A lembrança mais distante que tenho da ideia de escrever e assumir isso como uma função é de garoto. É a de escrever os primeiros poemas e achar que eles cabem em algo maior, em algo que os possibilite uma comunicação, o livro. Eu lancei meu primeiro aos 22 anos, mas ele já vinha sendo escrito desde sempre. Acho que o poema mais antigo desse primeiro livro eu tinha 16 anos quando o escrevi. Eu ainda era um lateral-direito, e óbvio que uma mudança tão drástica de devir (jogador-poeta) só pode exigir uma afirmação bem bruta, bem delirante. Eu devia ter 17, 18 anos quando decidi “agora não jogo mais, quero ser poeta”.
Que dificuldades você encontrou para desenvolver um estilo próprio? Algum autor influenciou você mais do que outros?

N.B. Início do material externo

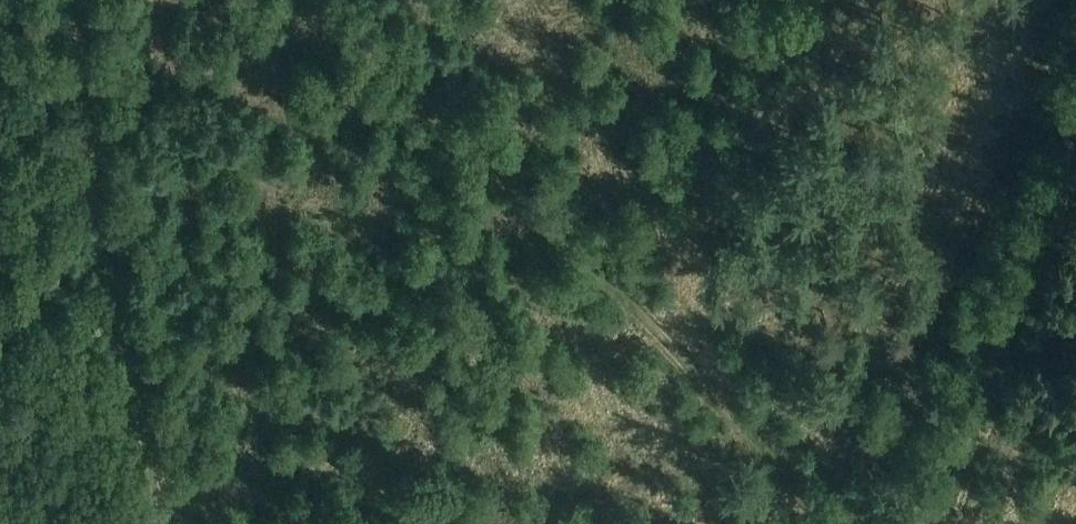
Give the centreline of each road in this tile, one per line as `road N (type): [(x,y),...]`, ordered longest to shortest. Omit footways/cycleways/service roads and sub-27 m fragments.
road 1 (track): [(832,523),(552,220),(319,0)]
road 2 (track): [(181,523),(75,0)]
road 3 (track): [(924,523),(1075,92)]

A dificuldade de todos e que ainda me encontro. A ideia de encontrar um estilo é completamente anti-artística. Porque a suposta chegada ao estilo, ou seja, a uma zona de conforto da produção, ainda eu ela possa ser fundamental para um livro, para o poeta como um todo, o artista, ela significa ocupar um lugar de poder, ainda que sob si mesmo, e isso já é perigoso. Nesse sentido é Nietzsche: não tem que buscar lugar de poder, necrosado, imóvel. Mas os lugares de potência, os desdobramentos, a aporia, o que não para nunca de se dizer. Não me interessa a ideia de uma forma de dizer particular, mas me interessa uma forma particular de refazer as coisas ditas. E pra isso, só permitindo a insegurança e o desterro de se largar em cada livro e se buscar (mudo, balbuciante) no início do poema que está por vir.
Da mesma forma que a gangue de nossas referências vai mudando ao longo do tempo. Então já foi Vinicius, Clarice, Gullar, Piva, Jodorowsky, meus contemporâneos…ultimamente tenho viajado no Borges num poeta contemporâneo português chamado João Luís Barreto Guimarães.

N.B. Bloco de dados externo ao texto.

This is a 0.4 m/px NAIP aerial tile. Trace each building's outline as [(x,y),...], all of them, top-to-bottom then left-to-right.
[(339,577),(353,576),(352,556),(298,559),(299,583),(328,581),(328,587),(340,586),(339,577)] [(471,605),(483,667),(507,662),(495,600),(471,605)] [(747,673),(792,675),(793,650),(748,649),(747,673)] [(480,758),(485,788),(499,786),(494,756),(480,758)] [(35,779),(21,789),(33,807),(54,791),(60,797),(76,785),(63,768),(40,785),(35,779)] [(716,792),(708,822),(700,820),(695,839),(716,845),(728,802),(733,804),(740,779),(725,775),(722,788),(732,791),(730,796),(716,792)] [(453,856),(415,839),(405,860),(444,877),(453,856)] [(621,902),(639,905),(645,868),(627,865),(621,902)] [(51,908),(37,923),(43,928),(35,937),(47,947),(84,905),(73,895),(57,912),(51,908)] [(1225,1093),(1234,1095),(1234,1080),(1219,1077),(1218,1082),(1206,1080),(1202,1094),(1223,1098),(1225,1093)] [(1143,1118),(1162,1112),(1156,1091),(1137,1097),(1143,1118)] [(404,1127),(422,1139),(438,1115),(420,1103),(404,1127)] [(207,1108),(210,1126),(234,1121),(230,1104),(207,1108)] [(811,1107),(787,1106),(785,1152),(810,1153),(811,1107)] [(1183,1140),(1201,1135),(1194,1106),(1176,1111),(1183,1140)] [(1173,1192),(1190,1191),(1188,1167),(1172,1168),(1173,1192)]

Você poderia recomendar três livros aos seus leitores, destacando o que mais gosta em cada um deles?
Vou indicar um livro “clássico” e dois que ainda estão frescos:
“O arco e a lira” do Octavio Paz pra mim é fundamental. Depois de toda a neurose tecnicista que assola o poeta quando começa a escrever, é importante ter esse na cabeceira e reconhecer a importância do sagrado e do delírio na produção poética. Entender o fundamento quase místico do estatuto da poesia, que se por um lado, não deve ser aquele peso metafísico de séculos anteriores, por outro é a libertação de um dizer que não pode abolir essa função transcendental do poema.
“As durações da casa” da Julia de Souza é um livro desses tempos que gosto. Ele foge um pouco à urgência de um tempo politicamente aflito e retoma de certa forma a dicção dos livros-projetos que surgiram com força no início dos anos 2000. No entanto, tem um lirismo justo, uma construção que se dá sob o signo da falta, do que está partindo ao passo que encanta. Da casa, do lar, do conforto e sua impermanência: morosa, afetivamente implicada. Me parece um livro bem interessante para se ter como modelo de um livro-projeto.

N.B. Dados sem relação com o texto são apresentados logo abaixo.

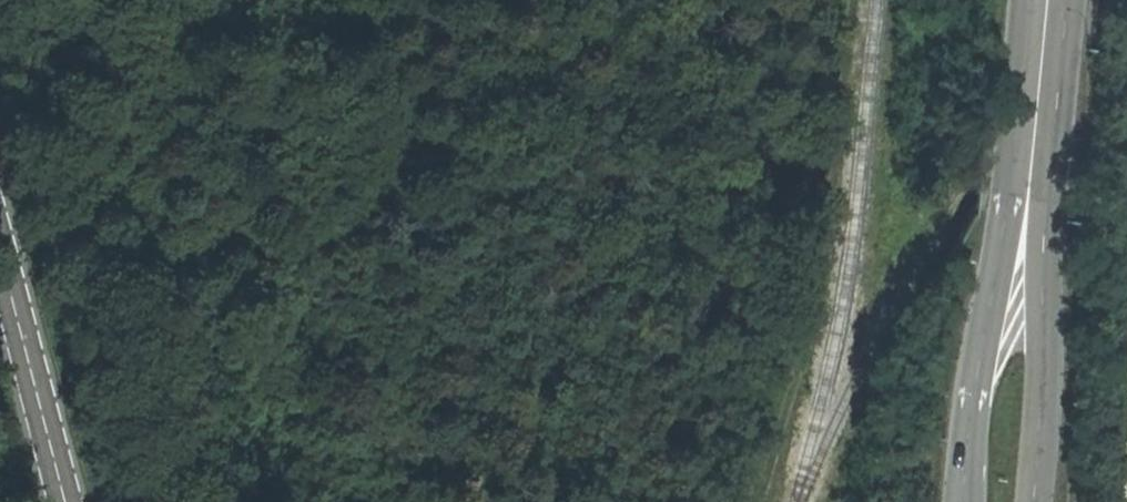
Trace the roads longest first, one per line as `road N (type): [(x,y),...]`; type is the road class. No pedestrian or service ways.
road 1 (track): [(524,501),(512,434),(427,317),(373,0)]
road 2 (secondary): [(1028,200),(981,347),(963,501)]
road 3 (secondary): [(1033,501),(1042,310),(1028,200)]
road 4 (tertiary): [(63,501),(0,263)]
road 5 (secondary): [(1046,0),(1028,200)]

“O limite da navalha” do Italo Diblasi é outro que carrego na camisa. Mais próximo à ideia de antologia, é um livro que podemos assumir a partir de sua dobradinha estética-ética. O livro, focado num Eu, não deixa de abrir espaço à polissemia e acaba por emular a construção de um sujeito estético a esses tempos, feito às estruturas da margem, precário, desiludido, mas incapaz de entregar ao mundo menos que sua assinatura lírica sobre os fenômenos. Um sujeito implicado. Um dos meus preferidos.